**PROBLEM TO SOLVE:**
State, as a single number, how many lines in the data below contain "results".

Stored data entries
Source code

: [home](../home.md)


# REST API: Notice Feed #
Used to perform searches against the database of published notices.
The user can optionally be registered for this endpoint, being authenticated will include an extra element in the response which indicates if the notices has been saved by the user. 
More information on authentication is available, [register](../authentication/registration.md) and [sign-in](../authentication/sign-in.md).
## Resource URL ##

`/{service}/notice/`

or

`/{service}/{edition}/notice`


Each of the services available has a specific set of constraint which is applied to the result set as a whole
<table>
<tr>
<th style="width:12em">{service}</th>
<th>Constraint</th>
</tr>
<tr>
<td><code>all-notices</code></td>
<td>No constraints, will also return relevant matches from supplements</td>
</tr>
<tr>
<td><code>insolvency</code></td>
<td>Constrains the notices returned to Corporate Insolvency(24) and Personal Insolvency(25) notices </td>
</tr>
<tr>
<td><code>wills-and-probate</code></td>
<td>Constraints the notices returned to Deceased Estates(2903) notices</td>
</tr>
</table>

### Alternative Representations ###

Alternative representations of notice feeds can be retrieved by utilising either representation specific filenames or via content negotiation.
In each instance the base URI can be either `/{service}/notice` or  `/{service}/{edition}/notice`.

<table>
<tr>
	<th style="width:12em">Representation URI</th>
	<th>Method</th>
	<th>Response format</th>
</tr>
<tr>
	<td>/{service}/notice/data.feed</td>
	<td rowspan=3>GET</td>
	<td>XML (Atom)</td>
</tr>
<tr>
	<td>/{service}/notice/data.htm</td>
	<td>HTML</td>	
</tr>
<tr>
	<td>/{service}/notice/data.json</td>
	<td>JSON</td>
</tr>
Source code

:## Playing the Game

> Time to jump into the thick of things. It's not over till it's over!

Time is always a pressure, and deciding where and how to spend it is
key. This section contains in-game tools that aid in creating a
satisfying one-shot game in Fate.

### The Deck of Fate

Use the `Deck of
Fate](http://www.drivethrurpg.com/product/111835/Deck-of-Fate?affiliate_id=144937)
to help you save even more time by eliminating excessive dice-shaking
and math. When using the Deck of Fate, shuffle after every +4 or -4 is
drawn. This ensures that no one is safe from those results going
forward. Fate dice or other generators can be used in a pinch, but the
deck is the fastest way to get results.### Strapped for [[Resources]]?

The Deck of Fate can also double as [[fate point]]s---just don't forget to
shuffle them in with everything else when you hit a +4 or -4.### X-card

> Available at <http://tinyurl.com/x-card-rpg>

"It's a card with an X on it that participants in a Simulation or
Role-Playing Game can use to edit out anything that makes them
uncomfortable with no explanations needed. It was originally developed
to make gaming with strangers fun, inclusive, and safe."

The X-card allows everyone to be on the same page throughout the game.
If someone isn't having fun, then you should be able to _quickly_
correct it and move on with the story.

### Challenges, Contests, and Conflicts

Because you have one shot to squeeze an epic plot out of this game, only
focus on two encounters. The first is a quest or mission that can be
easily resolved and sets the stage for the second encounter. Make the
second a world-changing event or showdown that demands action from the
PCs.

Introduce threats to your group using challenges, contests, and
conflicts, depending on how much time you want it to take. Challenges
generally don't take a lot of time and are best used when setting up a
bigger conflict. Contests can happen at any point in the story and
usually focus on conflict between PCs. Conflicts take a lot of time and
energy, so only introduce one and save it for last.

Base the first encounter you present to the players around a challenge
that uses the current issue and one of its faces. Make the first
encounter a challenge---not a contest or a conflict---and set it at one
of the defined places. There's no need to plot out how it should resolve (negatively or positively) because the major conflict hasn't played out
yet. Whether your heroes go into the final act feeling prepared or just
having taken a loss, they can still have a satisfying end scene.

**SOLUTION TO THE PROBLEM:**
2